### What is needed:
The whole of the data, every line, should come back exactly the same.

(Task input begins)

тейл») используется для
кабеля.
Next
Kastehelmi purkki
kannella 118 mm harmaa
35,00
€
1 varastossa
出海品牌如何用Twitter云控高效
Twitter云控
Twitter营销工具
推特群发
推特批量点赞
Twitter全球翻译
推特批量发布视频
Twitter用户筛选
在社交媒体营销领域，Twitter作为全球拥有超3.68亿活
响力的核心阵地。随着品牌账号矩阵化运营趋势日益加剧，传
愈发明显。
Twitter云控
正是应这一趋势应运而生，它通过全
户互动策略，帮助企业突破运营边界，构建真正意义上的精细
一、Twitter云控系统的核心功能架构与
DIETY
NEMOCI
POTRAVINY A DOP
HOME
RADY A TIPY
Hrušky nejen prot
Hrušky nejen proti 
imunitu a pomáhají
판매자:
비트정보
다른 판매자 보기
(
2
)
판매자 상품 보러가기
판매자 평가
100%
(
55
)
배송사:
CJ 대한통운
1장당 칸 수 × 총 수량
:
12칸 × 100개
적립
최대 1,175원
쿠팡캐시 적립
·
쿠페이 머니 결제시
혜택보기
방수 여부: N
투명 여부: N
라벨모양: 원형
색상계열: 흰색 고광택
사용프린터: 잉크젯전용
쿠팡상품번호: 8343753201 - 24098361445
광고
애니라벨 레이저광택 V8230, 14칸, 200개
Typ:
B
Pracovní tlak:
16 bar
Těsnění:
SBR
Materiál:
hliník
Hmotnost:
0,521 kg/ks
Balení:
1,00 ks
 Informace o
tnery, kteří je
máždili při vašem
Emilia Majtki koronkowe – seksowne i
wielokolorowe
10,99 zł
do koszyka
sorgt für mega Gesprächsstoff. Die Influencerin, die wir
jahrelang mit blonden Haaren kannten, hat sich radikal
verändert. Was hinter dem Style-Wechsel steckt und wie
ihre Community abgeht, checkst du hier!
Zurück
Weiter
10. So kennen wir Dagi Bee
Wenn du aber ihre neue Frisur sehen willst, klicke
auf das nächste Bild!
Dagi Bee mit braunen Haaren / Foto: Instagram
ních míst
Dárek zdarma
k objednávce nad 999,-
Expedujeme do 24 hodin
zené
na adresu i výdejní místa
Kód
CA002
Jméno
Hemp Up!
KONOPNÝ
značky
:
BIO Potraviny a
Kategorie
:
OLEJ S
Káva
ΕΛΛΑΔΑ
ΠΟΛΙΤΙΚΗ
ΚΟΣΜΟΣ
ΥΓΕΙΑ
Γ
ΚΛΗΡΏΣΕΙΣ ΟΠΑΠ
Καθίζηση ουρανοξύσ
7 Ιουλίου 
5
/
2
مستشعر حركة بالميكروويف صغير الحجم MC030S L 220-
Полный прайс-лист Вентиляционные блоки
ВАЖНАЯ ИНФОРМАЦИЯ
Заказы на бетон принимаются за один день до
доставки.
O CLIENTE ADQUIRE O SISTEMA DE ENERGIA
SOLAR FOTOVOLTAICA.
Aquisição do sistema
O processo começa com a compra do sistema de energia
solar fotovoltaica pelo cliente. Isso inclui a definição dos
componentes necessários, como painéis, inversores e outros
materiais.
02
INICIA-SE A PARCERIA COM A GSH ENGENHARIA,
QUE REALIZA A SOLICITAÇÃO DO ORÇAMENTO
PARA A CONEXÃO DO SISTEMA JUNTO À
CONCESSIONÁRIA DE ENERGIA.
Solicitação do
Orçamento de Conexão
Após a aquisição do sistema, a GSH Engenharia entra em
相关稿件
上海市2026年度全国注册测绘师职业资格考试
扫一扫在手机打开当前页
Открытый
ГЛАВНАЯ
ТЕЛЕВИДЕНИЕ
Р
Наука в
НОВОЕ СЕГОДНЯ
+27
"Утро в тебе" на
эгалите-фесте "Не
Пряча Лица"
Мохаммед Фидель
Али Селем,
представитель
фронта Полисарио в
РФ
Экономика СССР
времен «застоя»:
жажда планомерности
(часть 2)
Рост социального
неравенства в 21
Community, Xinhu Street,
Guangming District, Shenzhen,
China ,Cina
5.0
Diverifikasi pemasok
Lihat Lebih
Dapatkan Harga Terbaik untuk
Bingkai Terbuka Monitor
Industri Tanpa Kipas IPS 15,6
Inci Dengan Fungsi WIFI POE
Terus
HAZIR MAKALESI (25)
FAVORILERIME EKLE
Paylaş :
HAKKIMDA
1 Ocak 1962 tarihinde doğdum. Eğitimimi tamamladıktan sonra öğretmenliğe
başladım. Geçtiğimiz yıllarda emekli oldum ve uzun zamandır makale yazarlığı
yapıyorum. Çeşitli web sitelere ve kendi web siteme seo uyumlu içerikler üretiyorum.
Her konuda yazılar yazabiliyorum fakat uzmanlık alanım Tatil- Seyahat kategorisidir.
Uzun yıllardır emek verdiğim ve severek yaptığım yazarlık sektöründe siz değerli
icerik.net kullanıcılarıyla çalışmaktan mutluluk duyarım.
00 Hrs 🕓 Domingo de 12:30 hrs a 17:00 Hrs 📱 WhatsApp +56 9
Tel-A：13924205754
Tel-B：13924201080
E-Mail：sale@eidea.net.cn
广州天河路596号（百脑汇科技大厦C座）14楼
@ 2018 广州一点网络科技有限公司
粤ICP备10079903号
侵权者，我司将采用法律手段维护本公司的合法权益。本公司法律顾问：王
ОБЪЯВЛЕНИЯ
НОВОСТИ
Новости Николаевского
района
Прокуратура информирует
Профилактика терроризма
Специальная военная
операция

(Task input ends)

### Completed exercise:
тейл») используется для
кабеля.
Next
Kastehelmi purkki
kannella 118 mm harmaa
35,00
€
1 varastossa
出海品牌如何用Twitter云控高效
Twitter云控
Twitter营销工具
推特群发
推特批量点赞
Twitter全球翻译
推特批量发布视频
Twitter用户筛选
在社交媒体营销领域，Twitter作为全球拥有超3.68亿活
响力的核心阵地。随着品牌账号矩阵化运营趋势日益加剧，传
愈发明显。
Twitter云控
正是应这一趋势应运而生，它通过全
户互动策略，帮助企业突破运营边界，构建真正意义上的精细
一、Twitter云控系统的核心功能架构与
DIETY
NEMOCI
POTRAVINY A DOP
HOME
RADY A TIPY
Hrušky nejen prot
Hrušky nejen proti 
imunitu a pomáhají
판매자:
비트정보
다른 판매자 보기
(
2
)
판매자 상품 보러가기
판매자 평가
100%
(
55
)
배송사:
CJ 대한통운
1장당 칸 수 × 총 수량
:
12칸 × 100개
적립
최대 1,175원
쿠팡캐시 적립
·
쿠페이 머니 결제시
혜택보기
방수 여부: N
투명 여부: N
라벨모양: 원형
색상계열: 흰색 고광택
사용프린터: 잉크젯전용
쿠팡상품번호: 8343753201 - 24098361445
광고
애니라벨 레이저광택 V8230, 14칸, 200개
Typ:
B
Pracovní tlak:
16 bar
Těsnění:
SBR
Materiál:
hliník
Hmotnost:
0,521 kg/ks
Balení:
1,00 ks
 Informace o
tnery, kteří je
máždili při vašem
Emilia Majtki koronkowe – seksowne i
wielokolorowe
10,99 zł
do koszyka
sorgt für mega Gesprächsstoff. Die Influencerin, die wir
jahrelang mit blonden Haaren kannten, hat sich radikal
verändert. Was hinter dem Style-Wechsel steckt und wie
ihre Community abgeht, checkst du hier!
Zurück
Weiter
10. So kennen wir Dagi Bee
Wenn du aber ihre neue Frisur sehen willst, klicke
auf das nächste Bild!
Dagi Bee mit braunen Haaren / Foto: Instagram
ních míst
Dárek zdarma
k objednávce nad 999,-
Expedujeme do 24 hodin
zené
na adresu i výdejní místa
Kód
CA002
Jméno
Hemp Up!
KONOPNÝ
značky
:
BIO Potraviny a
Kategorie
:
OLEJ S
Káva
ΕΛΛΑΔΑ
ΠΟΛΙΤΙΚΗ
ΚΟΣΜΟΣ
ΥΓΕΙΑ
Γ
ΚΛΗΡΏΣΕΙΣ ΟΠΑΠ
Καθίζηση ουρανοξύσ
7 Ιουλίου 
5
/
2
مستشعر حركة بالميكروويف صغير الحجم MC030S L 220-
Полный прайс-лист Вентиляционные блоки
ВАЖНАЯ ИНФОРМАЦИЯ
Заказы на бетон принимаются за один день до
доставки.
O CLIENTE ADQUIRE O SISTEMA DE ENERGIA
SOLAR FOTOVOLTAICA.
Aquisição do sistema
O processo começa com a compra do sistema de energia
solar fotovoltaica pelo cliente. Isso inclui a definição dos
componentes necessários, como painéis, inversores e outros
materiais.
02
INICIA-SE A PARCERIA COM A GSH ENGENHARIA,
QUE REALIZA A SOLICITAÇÃO DO ORÇAMENTO
PARA A CONEXÃO DO SISTEMA JUNTO À
CONCESSIONÁRIA DE ENERGIA.
Solicitação do
Orçamento de Conexão
Após a aquisição do sistema, a GSH Engenharia entra em
相关稿件
上海市2026年度全国注册测绘师职业资格考试
扫一扫在手机打开当前页
Открытый
ГЛАВНАЯ
ТЕЛЕВИДЕНИЕ
Р
Наука в
НОВОЕ СЕГОДНЯ
+27
"Утро в тебе" на
эгалите-фесте "Не
Пряча Лица"
Мохаммед Фидель
Али Селем,
представитель
фронта Полисарио в
РФ
Экономика СССР
времен «застоя»:
жажда планомерности
(часть 2)
Рост социального
неравенства в 21
Community, Xinhu Street,
Guangming District, Shenzhen,
China ,Cina
5.0
Diverifikasi pemasok
Lihat Lebih
Dapatkan Harga Terbaik untuk
Bingkai Terbuka Monitor
Industri Tanpa Kipas IPS 15,6
Inci Dengan Fungsi WIFI POE
Terus
HAZIR MAKALESI (25)
FAVORILERIME EKLE
Paylaş :
HAKKIMDA
1 Ocak 1962 tarihinde doğdum. Eğitimimi tamamladıktan sonra öğretmenliğe
başladım. Geçtiğimiz yıllarda emekli oldum ve uzun zamandır makale yazarlığı
yapıyorum. Çeşitli web sitelere ve kendi web siteme seo uyumlu içerikler üretiyorum.
Her konuda yazılar yazabiliyorum fakat uzmanlık alanım Tatil- Seyahat kategorisidir.
Uzun yıllardır emek verdiğim ve severek yaptığım yazarlık sektöründe siz değerli
icerik.net kullanıcılarıyla çalışmaktan mutluluk duyarım.
00 Hrs 🕓 Domingo de 12:30 hrs a 17:00 Hrs 📱 WhatsApp +56 9
Tel-A：13924205754
Tel-B：13924201080
E-Mail：sale@eidea.net.cn
广州天河路596号（百脑汇科技大厦C座）14楼
@ 2018 广州一点网络科技有限公司
粤ICP备10079903号
侵权者，我司将采用法律手段维护本公司的合法权益。本公司法律顾问：王
ОБЪЯВЛЕНИЯ
НОВОСТИ
Новости Николаевского
района
Прокуратура информирует
Профилактика терроризма
Специальная военная
операция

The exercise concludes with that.